[START OF TEXT EXTRACT]
These days traveling hasn’t happened as much as I would like, but one of my top dream destinations is going to back to Italy.
That country literally takes my breath away with its’ immense history, gorgeous architecture, slower pace of life and the divine and yet very simple food.
If I were to choose my favorite Italian feast, I honestly don’t think I could do it.
However, when I was in Italy I pretty much ate my weight in gelato, Italian cookies and Margherita pizza. Because of this, perfecting Napolitana Pizza (Margherita Pizza) was an absolute no-brainer.
So, after much research and fine tuning for the American kitchen, here is my version of Napolitana Pizza (Margherita Pizza).
What is Napolitana Pizza (Margherita Pizza)?
Napolitana Pizza (Margherita Pizza) is an absolutely delicious pizza with simple and quality ingredients originating in Naples, Italy. It is made with a from-scratch dough, San Marzano sauce (see below), buffalo mozzarella (or whole milk mozzarella), fresh basil leaves and drizzled with olive oil.
[END OF TEXT EXTRACT]
[START OF SUPPLIED MATERIAL]
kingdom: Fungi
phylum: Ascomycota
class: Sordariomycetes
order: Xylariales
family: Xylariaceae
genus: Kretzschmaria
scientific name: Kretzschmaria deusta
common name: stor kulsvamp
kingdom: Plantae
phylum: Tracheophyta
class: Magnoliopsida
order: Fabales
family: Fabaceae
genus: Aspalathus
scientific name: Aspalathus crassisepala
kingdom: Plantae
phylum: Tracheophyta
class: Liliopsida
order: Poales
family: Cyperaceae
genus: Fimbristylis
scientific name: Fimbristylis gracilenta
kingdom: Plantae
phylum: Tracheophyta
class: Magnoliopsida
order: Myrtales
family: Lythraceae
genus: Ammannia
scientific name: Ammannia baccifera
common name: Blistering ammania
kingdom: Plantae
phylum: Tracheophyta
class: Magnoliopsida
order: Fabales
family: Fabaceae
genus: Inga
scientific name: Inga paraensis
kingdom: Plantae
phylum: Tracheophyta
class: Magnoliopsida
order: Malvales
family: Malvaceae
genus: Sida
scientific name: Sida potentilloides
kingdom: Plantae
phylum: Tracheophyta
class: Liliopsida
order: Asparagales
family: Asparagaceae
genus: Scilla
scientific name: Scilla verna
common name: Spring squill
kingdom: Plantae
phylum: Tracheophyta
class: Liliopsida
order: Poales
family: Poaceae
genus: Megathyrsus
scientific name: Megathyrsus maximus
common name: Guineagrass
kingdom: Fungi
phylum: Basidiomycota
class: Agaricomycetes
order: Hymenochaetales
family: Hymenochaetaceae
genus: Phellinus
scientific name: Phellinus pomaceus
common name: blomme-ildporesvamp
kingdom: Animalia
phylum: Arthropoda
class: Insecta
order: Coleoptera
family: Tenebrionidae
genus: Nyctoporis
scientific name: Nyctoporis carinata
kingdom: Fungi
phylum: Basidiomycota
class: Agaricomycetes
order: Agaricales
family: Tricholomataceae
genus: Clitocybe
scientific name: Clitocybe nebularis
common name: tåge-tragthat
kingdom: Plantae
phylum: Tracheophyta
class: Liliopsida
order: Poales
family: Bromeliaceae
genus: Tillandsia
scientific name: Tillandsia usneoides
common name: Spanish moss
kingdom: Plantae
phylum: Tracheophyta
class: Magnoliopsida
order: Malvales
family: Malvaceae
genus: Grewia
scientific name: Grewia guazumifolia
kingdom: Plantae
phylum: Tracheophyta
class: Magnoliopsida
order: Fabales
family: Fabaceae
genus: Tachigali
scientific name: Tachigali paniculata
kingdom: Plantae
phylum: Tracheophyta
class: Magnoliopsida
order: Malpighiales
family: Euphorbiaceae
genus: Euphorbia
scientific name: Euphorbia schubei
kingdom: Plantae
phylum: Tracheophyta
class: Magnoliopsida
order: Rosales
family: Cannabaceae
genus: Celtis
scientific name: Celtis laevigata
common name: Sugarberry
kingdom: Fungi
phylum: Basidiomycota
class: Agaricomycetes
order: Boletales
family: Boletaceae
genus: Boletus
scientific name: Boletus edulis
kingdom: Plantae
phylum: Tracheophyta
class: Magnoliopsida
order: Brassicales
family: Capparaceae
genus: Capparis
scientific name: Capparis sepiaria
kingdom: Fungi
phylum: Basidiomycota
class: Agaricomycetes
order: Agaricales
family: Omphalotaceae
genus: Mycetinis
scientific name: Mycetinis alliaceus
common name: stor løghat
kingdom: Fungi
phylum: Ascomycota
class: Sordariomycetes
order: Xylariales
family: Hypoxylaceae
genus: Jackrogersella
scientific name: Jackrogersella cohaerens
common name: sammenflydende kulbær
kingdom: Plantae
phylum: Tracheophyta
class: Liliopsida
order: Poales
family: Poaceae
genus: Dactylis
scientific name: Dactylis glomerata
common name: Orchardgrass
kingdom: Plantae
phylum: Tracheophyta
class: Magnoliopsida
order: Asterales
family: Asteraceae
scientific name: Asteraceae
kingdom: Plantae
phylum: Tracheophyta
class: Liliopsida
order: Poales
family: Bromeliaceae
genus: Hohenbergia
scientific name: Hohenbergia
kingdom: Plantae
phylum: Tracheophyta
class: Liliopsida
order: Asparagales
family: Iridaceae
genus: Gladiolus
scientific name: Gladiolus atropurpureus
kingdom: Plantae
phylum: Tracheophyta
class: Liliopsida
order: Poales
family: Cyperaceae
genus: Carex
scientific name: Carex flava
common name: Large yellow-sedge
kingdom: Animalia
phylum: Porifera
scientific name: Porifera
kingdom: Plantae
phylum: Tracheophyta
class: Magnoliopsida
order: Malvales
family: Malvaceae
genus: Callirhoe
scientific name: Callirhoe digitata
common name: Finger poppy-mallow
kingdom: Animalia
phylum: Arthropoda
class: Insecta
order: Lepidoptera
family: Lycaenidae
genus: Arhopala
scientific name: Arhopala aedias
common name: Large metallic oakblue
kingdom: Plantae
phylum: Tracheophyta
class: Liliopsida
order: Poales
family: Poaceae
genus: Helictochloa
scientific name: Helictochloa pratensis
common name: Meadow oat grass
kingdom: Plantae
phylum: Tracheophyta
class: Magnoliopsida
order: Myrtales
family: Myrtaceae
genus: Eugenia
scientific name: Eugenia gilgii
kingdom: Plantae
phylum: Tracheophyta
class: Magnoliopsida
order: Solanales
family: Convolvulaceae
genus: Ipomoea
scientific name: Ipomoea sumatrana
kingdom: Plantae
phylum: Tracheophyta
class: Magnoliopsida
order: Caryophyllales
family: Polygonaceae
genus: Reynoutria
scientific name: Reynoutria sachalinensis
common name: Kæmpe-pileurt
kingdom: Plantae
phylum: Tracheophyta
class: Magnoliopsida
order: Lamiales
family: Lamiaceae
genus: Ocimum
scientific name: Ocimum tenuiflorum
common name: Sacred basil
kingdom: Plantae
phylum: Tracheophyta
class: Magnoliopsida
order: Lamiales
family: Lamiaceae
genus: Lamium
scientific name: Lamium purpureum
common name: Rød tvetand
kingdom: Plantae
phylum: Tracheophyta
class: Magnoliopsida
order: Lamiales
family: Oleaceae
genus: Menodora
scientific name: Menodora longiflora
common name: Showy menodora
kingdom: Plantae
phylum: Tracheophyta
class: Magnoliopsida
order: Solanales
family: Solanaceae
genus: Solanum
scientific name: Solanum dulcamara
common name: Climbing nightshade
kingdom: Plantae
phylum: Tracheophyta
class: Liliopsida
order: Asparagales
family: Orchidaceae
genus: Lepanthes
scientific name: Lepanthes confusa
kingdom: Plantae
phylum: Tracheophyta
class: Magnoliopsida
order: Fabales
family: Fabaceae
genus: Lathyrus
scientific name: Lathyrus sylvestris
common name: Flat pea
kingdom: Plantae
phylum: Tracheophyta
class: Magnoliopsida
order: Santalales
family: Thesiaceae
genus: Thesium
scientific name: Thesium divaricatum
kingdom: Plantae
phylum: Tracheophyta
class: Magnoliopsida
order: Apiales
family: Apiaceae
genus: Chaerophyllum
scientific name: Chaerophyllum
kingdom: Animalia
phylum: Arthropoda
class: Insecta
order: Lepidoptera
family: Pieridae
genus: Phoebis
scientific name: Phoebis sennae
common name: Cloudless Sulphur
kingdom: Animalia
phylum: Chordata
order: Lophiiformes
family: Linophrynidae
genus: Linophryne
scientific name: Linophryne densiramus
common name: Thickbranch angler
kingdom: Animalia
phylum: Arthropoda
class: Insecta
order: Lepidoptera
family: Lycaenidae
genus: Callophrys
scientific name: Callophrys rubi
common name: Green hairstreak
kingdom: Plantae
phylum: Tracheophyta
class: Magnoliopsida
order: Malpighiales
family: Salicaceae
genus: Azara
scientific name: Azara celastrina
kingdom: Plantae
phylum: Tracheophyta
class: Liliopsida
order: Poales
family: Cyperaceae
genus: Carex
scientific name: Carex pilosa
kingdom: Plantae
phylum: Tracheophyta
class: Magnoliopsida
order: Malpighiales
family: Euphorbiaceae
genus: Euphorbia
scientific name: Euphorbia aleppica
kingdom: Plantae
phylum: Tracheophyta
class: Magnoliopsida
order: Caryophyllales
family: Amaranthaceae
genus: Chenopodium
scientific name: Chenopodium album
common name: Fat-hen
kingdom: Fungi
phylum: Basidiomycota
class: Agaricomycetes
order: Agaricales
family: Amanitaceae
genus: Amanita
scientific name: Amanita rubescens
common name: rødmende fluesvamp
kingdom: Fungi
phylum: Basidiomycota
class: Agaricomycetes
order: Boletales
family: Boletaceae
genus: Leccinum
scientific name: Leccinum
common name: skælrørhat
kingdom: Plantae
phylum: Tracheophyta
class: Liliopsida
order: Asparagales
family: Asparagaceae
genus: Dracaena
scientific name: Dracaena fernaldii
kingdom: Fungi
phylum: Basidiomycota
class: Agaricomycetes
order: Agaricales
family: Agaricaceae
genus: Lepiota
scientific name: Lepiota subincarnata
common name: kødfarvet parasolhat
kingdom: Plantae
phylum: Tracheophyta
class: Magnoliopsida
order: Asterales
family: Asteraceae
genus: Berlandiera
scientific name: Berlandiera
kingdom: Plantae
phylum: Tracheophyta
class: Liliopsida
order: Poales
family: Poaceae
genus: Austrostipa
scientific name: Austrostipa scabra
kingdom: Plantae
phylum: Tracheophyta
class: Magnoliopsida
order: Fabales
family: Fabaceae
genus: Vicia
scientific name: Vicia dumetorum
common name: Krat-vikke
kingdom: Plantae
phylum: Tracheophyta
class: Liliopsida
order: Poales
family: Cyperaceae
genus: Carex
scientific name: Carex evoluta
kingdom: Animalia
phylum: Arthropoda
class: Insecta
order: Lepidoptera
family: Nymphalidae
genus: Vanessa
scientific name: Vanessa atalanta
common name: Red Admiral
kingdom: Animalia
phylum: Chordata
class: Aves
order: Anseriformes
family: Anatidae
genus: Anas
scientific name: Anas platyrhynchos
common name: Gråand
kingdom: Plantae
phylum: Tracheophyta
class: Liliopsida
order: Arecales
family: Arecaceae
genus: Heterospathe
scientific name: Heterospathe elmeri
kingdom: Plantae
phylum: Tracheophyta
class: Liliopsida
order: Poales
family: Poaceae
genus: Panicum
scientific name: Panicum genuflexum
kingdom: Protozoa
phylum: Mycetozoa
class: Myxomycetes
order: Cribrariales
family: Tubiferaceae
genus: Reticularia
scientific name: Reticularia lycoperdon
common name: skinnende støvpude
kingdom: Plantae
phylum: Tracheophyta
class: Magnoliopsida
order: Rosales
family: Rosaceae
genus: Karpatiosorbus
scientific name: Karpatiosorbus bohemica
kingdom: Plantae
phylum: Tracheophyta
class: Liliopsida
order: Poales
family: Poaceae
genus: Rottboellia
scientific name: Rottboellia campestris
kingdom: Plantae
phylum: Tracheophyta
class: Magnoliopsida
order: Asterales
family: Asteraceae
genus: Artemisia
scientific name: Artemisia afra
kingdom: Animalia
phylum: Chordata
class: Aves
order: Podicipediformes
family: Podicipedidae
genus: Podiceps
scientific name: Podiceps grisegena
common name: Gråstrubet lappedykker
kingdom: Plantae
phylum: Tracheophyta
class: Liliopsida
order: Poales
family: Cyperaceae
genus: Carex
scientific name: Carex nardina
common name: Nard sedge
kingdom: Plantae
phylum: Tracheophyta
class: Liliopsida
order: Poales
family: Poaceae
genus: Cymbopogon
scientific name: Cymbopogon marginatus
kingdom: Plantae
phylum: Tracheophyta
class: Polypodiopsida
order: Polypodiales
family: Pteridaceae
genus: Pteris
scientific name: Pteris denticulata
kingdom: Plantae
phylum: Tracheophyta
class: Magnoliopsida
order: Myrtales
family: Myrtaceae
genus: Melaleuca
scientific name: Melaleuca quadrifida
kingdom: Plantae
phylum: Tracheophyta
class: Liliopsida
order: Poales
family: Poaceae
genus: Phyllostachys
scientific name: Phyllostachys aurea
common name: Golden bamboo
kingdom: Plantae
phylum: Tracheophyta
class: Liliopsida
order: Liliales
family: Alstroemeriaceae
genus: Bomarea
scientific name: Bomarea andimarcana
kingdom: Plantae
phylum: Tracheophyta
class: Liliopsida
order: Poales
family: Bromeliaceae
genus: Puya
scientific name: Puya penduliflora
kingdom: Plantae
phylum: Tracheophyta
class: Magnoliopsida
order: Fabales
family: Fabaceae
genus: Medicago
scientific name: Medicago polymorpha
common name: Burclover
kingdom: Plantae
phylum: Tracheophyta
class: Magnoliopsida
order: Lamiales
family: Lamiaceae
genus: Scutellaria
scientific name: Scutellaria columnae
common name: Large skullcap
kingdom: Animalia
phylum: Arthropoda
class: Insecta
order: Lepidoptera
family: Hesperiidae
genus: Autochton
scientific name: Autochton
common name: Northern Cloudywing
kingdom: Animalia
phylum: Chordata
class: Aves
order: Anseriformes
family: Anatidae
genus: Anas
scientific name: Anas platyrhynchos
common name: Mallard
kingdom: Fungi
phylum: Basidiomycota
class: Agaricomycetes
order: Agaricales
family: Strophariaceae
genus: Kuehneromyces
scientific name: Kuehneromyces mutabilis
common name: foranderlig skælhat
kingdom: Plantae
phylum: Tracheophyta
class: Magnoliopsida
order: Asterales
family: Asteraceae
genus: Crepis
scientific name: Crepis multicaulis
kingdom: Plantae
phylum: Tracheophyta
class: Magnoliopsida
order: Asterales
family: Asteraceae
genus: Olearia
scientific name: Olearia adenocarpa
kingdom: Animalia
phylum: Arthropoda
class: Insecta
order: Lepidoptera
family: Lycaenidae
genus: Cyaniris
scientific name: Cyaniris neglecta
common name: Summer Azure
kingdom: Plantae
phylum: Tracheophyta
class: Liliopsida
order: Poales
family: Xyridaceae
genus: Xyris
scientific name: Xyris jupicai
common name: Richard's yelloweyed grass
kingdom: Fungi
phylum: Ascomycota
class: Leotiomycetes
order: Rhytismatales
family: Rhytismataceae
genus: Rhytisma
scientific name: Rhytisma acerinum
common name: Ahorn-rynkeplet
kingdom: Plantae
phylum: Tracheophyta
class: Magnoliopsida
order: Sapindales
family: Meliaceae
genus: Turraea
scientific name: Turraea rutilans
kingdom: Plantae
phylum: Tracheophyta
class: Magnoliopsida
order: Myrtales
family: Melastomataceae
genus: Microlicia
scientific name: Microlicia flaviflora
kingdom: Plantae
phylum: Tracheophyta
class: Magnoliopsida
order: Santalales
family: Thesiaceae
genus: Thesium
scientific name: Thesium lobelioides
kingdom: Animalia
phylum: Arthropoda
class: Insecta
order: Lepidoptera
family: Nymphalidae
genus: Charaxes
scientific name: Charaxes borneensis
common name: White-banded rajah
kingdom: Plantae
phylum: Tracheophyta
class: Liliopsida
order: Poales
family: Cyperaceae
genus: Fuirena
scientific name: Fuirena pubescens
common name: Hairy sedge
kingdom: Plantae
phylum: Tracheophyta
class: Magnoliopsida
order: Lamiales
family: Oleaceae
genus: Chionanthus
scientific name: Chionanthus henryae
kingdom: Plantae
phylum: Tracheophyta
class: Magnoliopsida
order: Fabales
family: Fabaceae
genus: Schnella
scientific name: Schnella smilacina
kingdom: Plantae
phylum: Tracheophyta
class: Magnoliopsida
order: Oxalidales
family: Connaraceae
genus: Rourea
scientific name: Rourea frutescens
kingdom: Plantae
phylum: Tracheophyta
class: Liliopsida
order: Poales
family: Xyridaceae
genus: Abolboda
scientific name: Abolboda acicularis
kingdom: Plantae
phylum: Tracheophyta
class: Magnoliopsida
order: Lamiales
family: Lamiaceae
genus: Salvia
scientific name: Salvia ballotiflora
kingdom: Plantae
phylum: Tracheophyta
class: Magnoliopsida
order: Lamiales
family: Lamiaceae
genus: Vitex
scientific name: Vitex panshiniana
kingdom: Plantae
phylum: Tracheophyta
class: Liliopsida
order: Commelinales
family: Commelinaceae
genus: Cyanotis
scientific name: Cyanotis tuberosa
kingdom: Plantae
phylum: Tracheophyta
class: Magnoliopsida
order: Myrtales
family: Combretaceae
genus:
[END OF SUPPLIED MATERIAL]
Continue the Margherita pizza text above, starting right after its last sentence.

#### REPLY TO THE TASK
Napolitana Pizza also goes by the following names: Margherita Pizza, Pizza Napolentana, Pizza Marinara (this has the addition of garlic, oregano and extra virgin olive oil as seen in the sauce below), Neapolitan Pizza and Pizza Napolena.
Sauce for Pizza Marinara
Napolitana Sauce (Neapolitan Sauce) is the sauce used for this Margherita Pizza. It is a slow cooked San Marzano Tomato based sauce that has a deep rich tomato flavor with sweet undertones. With the addition of onions, garlic, oregano and extra virgin olive to this sauce it is also called Pizza Marinara.
Note: A traditional Napolitana Pizza done in Italy by pizza chefs uses fresh hand crushed San Marzano tomatoes. However, this Napolitana Sauce creates an out of this world delicious pizza.
Pizza Chefs Secrets to Perfect Napolitana Pizza (Margherita Pizza)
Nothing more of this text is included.